Sommaire: 26 février 2001: Intervention de Mme Johanna Brismar Skoog, de la Mission Permanente de la Suède, au nom de l'Union européenne. Huitième réunion des Etats parties à la Convention relative aux droits de l'enfant (New York)
Monsieur le Président,
M'exprimant au nom de l'Union européenne, je souhaiterais faire les remarques suivantes à propos de l'importante tâche qui incombe au Comité des droits de l'enfant. Les pays d'Europe Centrale et Orientale associés à l'Union Européenne (Bulgarie, Estonie, Hongrie, Lettonie, Lituanie, Pologne, République Tchèque, Roumanie, Slovaquie et Slovénie) et les autres pays associés (Chypre, Malte et Turquie) ainsi que l'Islande, Le Liechtenstein et la Norvège, pays de l'AELE membres de l'Espace Economique
Européen, se rallient à cette déclaration.
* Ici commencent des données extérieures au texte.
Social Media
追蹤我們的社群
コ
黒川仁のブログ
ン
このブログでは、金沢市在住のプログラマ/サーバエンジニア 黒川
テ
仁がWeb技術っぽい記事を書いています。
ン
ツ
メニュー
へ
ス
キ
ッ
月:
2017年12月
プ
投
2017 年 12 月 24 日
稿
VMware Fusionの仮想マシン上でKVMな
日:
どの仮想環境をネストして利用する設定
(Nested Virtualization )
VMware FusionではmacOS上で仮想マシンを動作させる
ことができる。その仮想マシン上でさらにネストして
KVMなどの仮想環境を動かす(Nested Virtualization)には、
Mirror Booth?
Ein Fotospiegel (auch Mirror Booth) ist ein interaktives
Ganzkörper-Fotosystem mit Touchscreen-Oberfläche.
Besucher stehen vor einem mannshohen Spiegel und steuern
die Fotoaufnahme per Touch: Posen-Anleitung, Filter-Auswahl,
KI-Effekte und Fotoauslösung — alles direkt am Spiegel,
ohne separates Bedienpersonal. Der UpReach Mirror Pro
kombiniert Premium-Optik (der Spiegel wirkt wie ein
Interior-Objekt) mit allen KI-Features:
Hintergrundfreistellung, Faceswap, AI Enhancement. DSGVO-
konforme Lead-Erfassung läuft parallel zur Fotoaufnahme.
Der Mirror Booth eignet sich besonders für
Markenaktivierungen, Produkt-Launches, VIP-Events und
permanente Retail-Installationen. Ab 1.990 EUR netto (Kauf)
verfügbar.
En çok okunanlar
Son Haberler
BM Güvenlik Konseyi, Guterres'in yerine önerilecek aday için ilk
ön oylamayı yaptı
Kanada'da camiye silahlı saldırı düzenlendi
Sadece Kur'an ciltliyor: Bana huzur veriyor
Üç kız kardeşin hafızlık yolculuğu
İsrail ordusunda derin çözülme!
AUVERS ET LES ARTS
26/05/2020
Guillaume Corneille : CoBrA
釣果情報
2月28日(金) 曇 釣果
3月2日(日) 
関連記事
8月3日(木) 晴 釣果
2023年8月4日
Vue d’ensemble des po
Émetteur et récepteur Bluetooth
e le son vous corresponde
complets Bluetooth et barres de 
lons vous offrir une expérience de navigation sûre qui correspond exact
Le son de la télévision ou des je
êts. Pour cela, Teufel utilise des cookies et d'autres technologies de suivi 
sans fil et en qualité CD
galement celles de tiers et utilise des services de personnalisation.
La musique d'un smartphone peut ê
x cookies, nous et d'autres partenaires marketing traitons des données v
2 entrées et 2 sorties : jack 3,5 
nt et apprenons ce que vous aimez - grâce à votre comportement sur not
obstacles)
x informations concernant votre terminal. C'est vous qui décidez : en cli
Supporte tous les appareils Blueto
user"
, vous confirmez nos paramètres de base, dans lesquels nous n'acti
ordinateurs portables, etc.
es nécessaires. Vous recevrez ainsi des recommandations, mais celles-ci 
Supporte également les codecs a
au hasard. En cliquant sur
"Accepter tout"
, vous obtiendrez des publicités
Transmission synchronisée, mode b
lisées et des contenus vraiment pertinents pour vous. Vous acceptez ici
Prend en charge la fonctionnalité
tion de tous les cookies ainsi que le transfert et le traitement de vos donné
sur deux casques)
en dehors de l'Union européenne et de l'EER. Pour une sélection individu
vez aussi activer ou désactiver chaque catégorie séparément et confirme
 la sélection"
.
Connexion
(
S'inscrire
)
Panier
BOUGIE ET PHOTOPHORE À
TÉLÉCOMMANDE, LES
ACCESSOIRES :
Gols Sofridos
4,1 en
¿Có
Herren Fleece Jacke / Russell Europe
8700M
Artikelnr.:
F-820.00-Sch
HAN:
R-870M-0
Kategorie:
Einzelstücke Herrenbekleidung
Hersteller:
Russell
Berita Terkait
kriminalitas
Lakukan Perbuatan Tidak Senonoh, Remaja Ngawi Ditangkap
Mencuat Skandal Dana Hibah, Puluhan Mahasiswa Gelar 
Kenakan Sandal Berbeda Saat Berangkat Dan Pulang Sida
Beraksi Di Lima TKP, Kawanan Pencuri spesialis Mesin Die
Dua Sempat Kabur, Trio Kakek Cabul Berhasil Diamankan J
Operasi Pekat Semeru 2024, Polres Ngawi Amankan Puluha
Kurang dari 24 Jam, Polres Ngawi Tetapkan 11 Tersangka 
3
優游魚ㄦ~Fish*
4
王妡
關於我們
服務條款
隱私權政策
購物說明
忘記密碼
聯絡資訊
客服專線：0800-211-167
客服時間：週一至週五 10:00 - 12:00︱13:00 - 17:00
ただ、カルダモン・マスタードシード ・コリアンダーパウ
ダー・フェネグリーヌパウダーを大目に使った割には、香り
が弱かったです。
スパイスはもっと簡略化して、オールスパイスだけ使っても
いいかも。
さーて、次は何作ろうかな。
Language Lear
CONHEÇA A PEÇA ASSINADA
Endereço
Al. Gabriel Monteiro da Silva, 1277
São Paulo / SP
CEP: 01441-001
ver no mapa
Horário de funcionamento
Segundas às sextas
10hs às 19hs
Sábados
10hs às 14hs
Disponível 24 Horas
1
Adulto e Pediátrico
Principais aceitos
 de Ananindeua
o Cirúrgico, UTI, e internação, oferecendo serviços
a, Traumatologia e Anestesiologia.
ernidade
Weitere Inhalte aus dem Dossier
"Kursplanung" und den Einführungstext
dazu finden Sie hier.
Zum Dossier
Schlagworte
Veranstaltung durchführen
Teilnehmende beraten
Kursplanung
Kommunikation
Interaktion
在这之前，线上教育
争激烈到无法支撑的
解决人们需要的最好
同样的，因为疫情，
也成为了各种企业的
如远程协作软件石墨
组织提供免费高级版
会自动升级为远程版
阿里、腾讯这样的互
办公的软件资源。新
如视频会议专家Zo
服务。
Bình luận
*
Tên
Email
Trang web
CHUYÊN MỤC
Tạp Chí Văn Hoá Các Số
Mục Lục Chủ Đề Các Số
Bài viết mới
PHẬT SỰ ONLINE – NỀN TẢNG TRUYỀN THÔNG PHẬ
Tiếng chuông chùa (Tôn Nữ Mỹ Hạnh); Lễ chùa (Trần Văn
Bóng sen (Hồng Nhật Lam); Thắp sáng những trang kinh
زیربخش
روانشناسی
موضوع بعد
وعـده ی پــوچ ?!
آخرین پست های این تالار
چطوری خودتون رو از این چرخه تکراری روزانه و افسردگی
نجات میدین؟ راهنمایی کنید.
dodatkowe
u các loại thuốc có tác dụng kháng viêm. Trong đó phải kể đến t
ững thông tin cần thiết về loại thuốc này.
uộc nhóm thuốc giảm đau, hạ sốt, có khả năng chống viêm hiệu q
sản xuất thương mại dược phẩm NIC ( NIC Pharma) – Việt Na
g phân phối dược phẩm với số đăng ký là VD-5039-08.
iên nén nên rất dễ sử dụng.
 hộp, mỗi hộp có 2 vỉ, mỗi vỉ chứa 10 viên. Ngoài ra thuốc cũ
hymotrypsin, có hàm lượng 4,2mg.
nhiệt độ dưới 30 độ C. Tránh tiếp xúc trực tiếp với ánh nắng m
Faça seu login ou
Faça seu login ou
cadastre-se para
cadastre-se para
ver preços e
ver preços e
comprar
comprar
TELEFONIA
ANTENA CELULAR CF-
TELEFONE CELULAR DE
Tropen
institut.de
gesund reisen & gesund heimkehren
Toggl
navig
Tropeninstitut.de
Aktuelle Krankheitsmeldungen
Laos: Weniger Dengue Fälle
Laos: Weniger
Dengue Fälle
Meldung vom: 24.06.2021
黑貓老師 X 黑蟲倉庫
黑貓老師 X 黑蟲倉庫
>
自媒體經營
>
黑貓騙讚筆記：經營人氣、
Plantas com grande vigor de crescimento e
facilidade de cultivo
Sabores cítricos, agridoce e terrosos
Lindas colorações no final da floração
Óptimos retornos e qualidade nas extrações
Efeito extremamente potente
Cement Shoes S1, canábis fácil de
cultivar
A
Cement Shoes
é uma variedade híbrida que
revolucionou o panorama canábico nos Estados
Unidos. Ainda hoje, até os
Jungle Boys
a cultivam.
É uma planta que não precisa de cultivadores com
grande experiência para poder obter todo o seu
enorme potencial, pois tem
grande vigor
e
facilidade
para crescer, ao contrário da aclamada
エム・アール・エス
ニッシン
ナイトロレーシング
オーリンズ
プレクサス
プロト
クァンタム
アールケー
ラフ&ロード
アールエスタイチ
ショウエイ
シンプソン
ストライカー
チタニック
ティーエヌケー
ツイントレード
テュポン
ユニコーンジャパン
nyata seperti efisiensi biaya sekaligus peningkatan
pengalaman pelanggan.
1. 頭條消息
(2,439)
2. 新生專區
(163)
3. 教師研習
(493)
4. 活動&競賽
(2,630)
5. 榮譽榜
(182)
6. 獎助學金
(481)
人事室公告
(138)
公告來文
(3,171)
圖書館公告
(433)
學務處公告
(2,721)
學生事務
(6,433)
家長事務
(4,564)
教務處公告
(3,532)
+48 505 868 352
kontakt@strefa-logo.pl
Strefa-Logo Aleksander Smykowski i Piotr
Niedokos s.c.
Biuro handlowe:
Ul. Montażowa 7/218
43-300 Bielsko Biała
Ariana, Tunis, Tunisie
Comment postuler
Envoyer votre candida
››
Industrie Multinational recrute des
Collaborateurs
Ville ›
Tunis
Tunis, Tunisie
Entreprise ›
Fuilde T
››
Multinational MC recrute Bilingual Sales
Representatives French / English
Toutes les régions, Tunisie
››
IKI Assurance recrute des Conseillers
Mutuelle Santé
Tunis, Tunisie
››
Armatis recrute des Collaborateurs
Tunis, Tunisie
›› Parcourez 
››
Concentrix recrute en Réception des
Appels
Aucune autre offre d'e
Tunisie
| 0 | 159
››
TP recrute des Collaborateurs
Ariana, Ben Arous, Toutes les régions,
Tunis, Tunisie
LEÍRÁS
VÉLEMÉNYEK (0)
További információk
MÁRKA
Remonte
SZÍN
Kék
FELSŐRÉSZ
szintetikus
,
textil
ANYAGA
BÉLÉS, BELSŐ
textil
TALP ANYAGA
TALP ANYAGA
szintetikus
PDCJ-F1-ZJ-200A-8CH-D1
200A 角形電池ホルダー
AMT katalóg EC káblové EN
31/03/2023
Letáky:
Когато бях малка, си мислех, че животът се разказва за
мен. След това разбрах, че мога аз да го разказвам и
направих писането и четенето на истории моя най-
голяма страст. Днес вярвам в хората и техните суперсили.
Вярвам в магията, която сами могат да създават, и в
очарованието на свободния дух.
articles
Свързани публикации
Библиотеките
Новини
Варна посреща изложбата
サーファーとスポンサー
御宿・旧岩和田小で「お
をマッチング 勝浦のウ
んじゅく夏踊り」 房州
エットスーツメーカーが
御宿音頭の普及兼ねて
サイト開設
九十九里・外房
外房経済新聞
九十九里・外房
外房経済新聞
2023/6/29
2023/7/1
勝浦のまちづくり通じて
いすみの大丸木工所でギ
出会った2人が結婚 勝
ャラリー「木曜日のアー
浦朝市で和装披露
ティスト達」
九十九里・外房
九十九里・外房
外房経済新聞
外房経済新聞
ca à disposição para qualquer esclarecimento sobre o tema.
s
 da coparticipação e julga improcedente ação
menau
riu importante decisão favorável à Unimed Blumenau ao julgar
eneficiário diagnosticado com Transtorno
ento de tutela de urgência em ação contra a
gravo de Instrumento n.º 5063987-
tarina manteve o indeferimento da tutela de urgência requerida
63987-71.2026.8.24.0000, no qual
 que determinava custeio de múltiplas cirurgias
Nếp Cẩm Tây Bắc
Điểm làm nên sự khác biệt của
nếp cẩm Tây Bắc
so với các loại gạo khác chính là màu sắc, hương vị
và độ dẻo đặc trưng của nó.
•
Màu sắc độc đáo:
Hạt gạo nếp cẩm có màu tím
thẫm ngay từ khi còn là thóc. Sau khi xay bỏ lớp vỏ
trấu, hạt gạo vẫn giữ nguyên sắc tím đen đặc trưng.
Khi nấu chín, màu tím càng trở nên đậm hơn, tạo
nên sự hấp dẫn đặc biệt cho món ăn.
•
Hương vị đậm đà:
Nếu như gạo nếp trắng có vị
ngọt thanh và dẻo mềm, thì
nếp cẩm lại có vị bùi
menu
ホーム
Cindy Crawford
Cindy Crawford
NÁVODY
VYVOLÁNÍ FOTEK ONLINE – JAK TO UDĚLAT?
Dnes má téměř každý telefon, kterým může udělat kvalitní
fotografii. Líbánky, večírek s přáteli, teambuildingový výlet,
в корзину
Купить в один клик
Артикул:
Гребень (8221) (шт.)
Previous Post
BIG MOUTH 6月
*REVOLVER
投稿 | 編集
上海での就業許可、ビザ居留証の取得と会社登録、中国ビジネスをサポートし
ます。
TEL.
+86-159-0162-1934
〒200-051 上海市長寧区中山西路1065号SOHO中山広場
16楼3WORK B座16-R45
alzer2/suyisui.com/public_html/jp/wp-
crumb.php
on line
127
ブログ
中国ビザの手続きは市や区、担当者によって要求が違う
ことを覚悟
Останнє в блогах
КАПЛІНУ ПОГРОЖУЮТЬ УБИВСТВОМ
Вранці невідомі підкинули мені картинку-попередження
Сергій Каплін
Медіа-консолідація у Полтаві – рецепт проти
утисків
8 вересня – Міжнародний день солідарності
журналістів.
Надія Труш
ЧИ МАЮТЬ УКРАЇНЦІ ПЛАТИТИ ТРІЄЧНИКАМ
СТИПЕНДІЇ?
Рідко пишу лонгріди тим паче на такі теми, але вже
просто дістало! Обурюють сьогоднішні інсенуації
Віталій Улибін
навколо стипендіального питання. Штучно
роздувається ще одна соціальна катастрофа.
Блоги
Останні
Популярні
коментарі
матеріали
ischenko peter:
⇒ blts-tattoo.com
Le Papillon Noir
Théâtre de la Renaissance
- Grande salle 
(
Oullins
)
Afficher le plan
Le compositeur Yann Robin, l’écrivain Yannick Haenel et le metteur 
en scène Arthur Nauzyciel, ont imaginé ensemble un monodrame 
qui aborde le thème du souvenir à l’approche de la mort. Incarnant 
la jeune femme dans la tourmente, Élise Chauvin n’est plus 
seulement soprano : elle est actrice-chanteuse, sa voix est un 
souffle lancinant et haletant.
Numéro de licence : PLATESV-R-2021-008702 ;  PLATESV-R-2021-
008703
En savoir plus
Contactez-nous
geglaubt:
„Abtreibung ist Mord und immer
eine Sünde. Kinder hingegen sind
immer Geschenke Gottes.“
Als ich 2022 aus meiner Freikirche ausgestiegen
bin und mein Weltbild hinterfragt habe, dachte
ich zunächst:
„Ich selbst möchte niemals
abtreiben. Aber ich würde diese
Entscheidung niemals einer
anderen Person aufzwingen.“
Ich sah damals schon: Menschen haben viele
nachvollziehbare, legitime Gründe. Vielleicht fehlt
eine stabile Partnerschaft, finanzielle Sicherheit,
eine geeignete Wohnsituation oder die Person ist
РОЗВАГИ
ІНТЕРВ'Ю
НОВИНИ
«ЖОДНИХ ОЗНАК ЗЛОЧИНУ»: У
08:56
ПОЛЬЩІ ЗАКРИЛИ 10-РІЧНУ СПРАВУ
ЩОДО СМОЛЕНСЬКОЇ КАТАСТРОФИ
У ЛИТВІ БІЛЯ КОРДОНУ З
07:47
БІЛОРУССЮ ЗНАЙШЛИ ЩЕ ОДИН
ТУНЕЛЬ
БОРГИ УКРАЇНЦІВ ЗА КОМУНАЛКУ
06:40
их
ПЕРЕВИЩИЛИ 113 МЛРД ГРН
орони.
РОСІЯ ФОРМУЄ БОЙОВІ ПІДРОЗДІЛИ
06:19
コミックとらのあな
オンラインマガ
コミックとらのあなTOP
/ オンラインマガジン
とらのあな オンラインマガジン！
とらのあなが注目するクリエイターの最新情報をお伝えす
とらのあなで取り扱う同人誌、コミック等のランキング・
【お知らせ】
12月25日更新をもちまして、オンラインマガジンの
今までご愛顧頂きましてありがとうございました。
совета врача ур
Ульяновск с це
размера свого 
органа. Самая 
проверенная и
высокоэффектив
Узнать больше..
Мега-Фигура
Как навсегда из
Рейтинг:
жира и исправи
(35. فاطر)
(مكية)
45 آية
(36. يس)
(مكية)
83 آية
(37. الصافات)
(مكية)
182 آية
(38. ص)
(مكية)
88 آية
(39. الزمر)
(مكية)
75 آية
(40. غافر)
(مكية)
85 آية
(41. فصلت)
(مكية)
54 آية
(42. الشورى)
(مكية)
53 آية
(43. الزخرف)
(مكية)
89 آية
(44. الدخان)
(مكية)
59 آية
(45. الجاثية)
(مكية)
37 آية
En 1995, les Etats parties avaient adopté un amendement à l'article 43 (2) de la Convention relative aux droits de l'enfant faisant passer le nombre des sièges du Comité de 10 à 18 pour gérer la charge croissante de travail à laquelle le Comité est confronté. Nous notons avec beaucoup d'inquiétude que le Comité doit maintenant faire face à un arriéré de 60 rapports, entraînant un délai d'attente inacceptable d'environ deux ans entre la soumission des rapports par les Etats parties et leur
révision. Pour que l'amendement puisse entrer en vigueur, les deux tiers des 191 parties au Traité doivent l'avoir entériné. A ce jour, 96 l'ont fait. L'Union européenne exhorte tous les Etats parties à entériner, dans les meilleurs délais, l'accroissement du nombre des membres du Comité de façon à lui donner les moyens de faire face, d'une manière qui soit à la fois efficace et transparente, à une charge de travail sans cesse croissante.
Nous avons noté avec satisfaction qu'un certain nombre de pays des différentes parties du monde ont présenté des candidats hautement qualifiés aux quatre sièges ouverts aux élections de cette année. Nous espérons que plusieurs des candidats non élus aujourd'hui pourront, dans un proche avenir, disposer d'un siège au sein du Comité élargi. Leur capacité de travail y est indispensable.
Dans ce contexte, l'Union européenne souhaiterait souligner la nécessité d'allouer au Comité les ressources dont il a besoin. Il est important que, pour rendre le Comité capable de mener à bien ses activités de manière efficace et rapide, le Secrétaire général puisse assurer la mise en place des personnels et équipements voulus à partir du budget ordinaire des Nations Unies. Par ailleurs, nous souhaiterions encourager les Etats membres à allouer des ressources bénévoles au profit du Plan
d'action destiné à soutenir le Comité et son secrétariat.
Je vous remercie, Monsieur le Président.